The majority of respondents showed a good level of self-management, with 439 respondents (75%). People with diabetes require significant time and energy to implement various strategies for managing their disease, such as adhering to rules for managing their disease independently according to their plans, which is called self-management. Self-management is the ability of individuals, families, and communities to improve their health, prevent disease, maintain their health, and cope with illness and disability, with or without support from healthcare providers [
15]. Increased self-management behaviors performed by people with diabetes will reduce the risk and level of distress. Adherence to a diabetes self-management regimen will help improve and maintain stable glycemic control, which will prevent the disease condition from getting worse [
15]. Good glycemic conditions will also reduce the risk of complications and the psychological burden that can cause greater emotional and psychological distress experienced by people with diabetes mellitus. Other studies indicate a correlation between self-management and diabetes distress. Diabetes distress encompasses the worries that diabetic patients face regarding disease management, obtaining support, experiencing emotional difficulties, and receiving the necessary care. Moreover, a lack of self-management among diabetic patients can cause distress because self-management serves to control blood glucose and prevent complications. When blood glucose levels are well-managed, the negative psychological impacts, such as diabetes distress, can be diminished [
16].
Diabetes distress sufferers who accept their illness and have a high level of self-acceptance will likely experience good mental health, which can motivate them to adhere to a healthy diet, increase physical activity, monitor blood glucose levels regularly, take medication consistently, and perform foot care—collectively referred to as diabetes mellitus self-management. This means that the higher the levels of self-acceptance of people with diabetes distress, the better the self-management will be [
17]. Health professionals should pay more attention to the patient’s condition in detail regarding diabetes distress because this condition will have an impact on the patient’s ability to engage in effective self-management or lack thereof.
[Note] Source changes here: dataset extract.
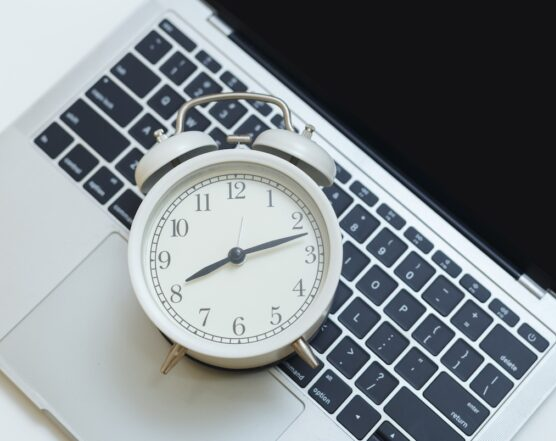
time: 8:12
Strengthening self-acceptance will help diabetes patients focus more on themselves and their health condition, thereby reducing diabetes distress and allowing them to concentrate more on implementing self-management strategies.
Conclusion
Based on the results of the study, self-acceptance and self-management had a relationship with diabetes distress at Roemani Semarang Hospital, Indonesia. It is expected that patients will be able to accept themselves and engage in self-management practices, such as regulating diet and lifestyle, to decrease diabetes distress. Health professionals are encouraged to pay more attention to the psychological condition of patients with diabetes mellitus during treatment and to provide training in self-management to help reduce diabetes distress in the future.
Ethical Considerations
Compliance with ethical guidelines
Each participant received the study’s explanation (study’s goal and procedures) before completing the questionnaires. Participants were also given a chance to process and ask for clearer explanations for their doubts to facilitate informed consent. Participation was voluntary, and participants had the right to withdraw from the study at any time. Ethical approval was granted by the Health Research Ethics Committee of the Faculty of Nursing and Health Sciences at Universitas Muhammadiyah Semarang, Semarang, Indonesia (No.: 306/KE/11/2023).
Funding
This study was financially supported by the Universitas Muhammadiyah Semarang, Semarang, Indonesia.
Authors' contributions
Conceptualization, methodology, formal analysis, investigation, and writing the original draft: Mohamad Rizky Wahyudi; Data curation, resources, visualization, project administration, review and editing: Satriya Pranata; Validation, supervision, and funding acquisition: Satriya Pranata; Final approval: All authors.
Conflict of interest
The authors declared no conflict of interest.
Acknowledgments
The authors want to express their gratitude to the respondents and any parties who supported this study.